Seven loopholes favoring a nuclear Iran in deal signed by the world powers

DEBKAfile was the first to report that a secret deal was for months already in the works, and it has come to pass. Now, here what we see is how much of a deal the Iranians get as opposed to what the US and Israel get, which is nothing out of it.

The first preliminary nuclear deal the six world powers (US, Russia, China, UK, France and German) signed with Iran before dawn Sunday, Nov. 24, at the end of a four-day marathon, failed to address the most questionable aspects of Iran’s nuclear program, i.e. its clandestine military dimensions. The accord confined itself to aspects of uranium enrichment and stockpiles. UN inspections were expanded – but not applied, for instance, to Iran’s concealed nuclear sites – or even the Parchin military base where Iran is suspected of having tested nuclear-related explosions.

debkafile’s intelligence and military sources list seven of the most glaring loopholes in the first-step accord:

1. Parchin: This long-suspected facility remains out of UN oversight. President Obama and Secretary of State John Kerry boasted after the signing that daily IAEA inspections will take place at Fordo and Natanz. However, cameras are already fixed at both those facilities without an agreement, whereas Tehran’s consistent denial of IAEA access to Parchin is not addrfessed.

2. Secret nuclear locations:  Under the heading “Possible Military Dimensions,” the last IAEA report noted: “Since 2002, the Agency has become increasingly concerned about the possible existence in Iran of undisclosed nuclear related organizations, including activities related to the development of a payload for a missile.”

3. Dirty bombs: Iran doesn’t need a full-scale nuclear bomb or missile warhead for attacking Israel. For decades, Tehran has been working on perfecting hundreds of dirty bombs as part of its nuclear program, by adding plutonium or enriched uranium to conventional bombs. These weapons are easy to make and easy to use. In the hands of Hizballah or other Shiite terrorist organizations in Syria or Iraq, for instance, they could be used to strike Israel without leaving a trail to Tehran.

4. Rollback. While President Obama has presented the deal as a first step toward freezing or even rolling back “key aspects” of Iran’s nuclear program. The fact remains that, so long as Iran is permitted to enrich uranium, even though this is restricted to a low 5 percent grade, it is free to produce as much fissile material as it wants, whenever it wants. This seems more like roll forward than roll back.

5. Enrichment. Obama and Kerry said the new deal does not recognize Iran’s right to enrich uranium. They were contradicted by the Iranian president and senior negotiator as well as Russian Foreign Minister Sergey Lavrov. So what is the truth? If Iran won recognition for this right, it blows the bottom out of the Non-Proliferating Treaty because, in no time, all the signatories may start enriching uranium with permission from the big powers. Neither is there any point in making Iran join the NPT’s Additional Protocol for snap inspections.

6. Centrifuges. Iran has undertaken not to add new centrifuges to its enrichment facilities, according to President Obama, but there is nothing to stop it from keeping up their production. In the six-month interregnum for negotiating a comprehensive nuclear deal, Tehran wins time to turn out enough centrifuges to substantially expand its production of enriched uranium.

7. A leap to breakout:  Far from being static or in freeze, as the Americans claim, Iran is free to step up centrifuge production and boost its stock of 3.5 percent enriched uranium, thereby accumulating enough material to enhance its capacity for producing enough weapons-grade uranium to break through to a nuclear bomb rapidly enough to defy detection by the IAEA or Western intelligence until it is too late.

Full article: Seven loopholes favoring a nuclear Iran in deal signed by the world powers (DEBKAfile)

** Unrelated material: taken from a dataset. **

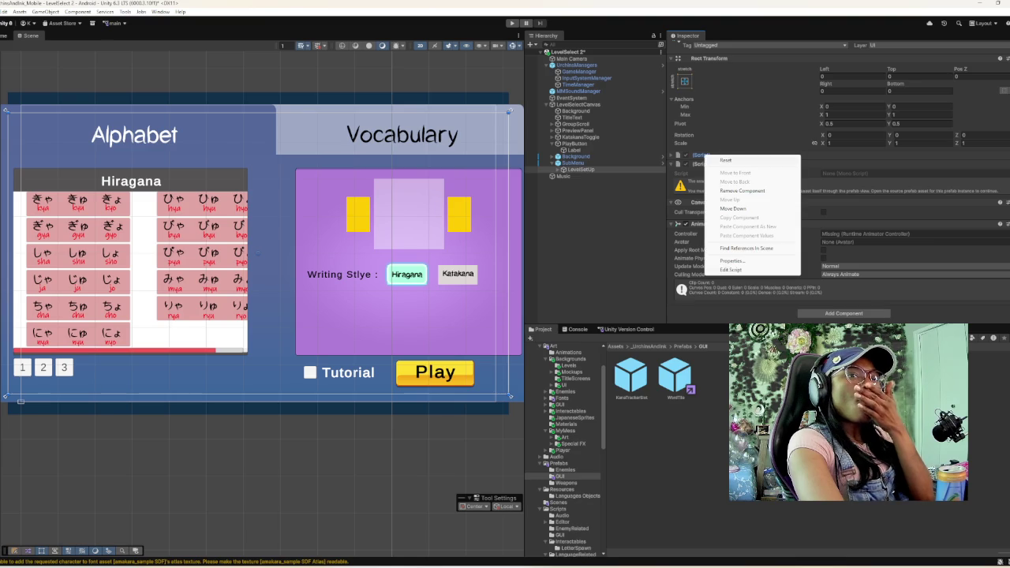
click(758, 192)
right_click(719, 166)
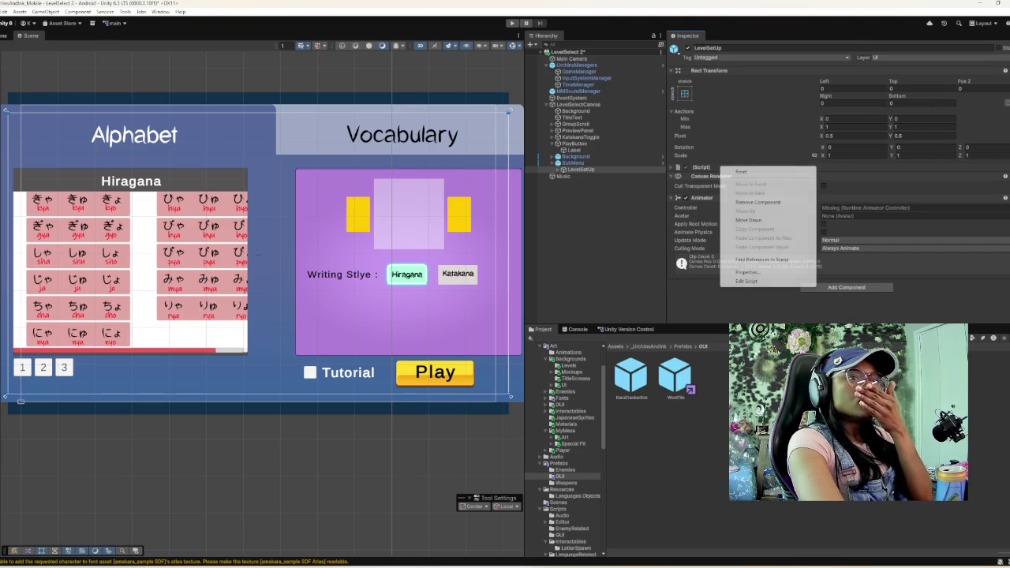
click(742, 202)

One response to “Seven loopholes favoring a nuclear Iran in deal signed by the world powers

  1. Iran has stressed in the past that it is a signatory state to the Nuclear Non-Proliferation Treaty and that it has the right to enrich uranium for civil uses. In an effort to use diplomatic means to deal with the Iran nuclear issue, the United States and its allies have offered incentive-based packages to persuade the Iranian regime to abandon its nuclear program. But continual defiance and the revelation of secret enrichment facilities in Iran have hampered these efforts.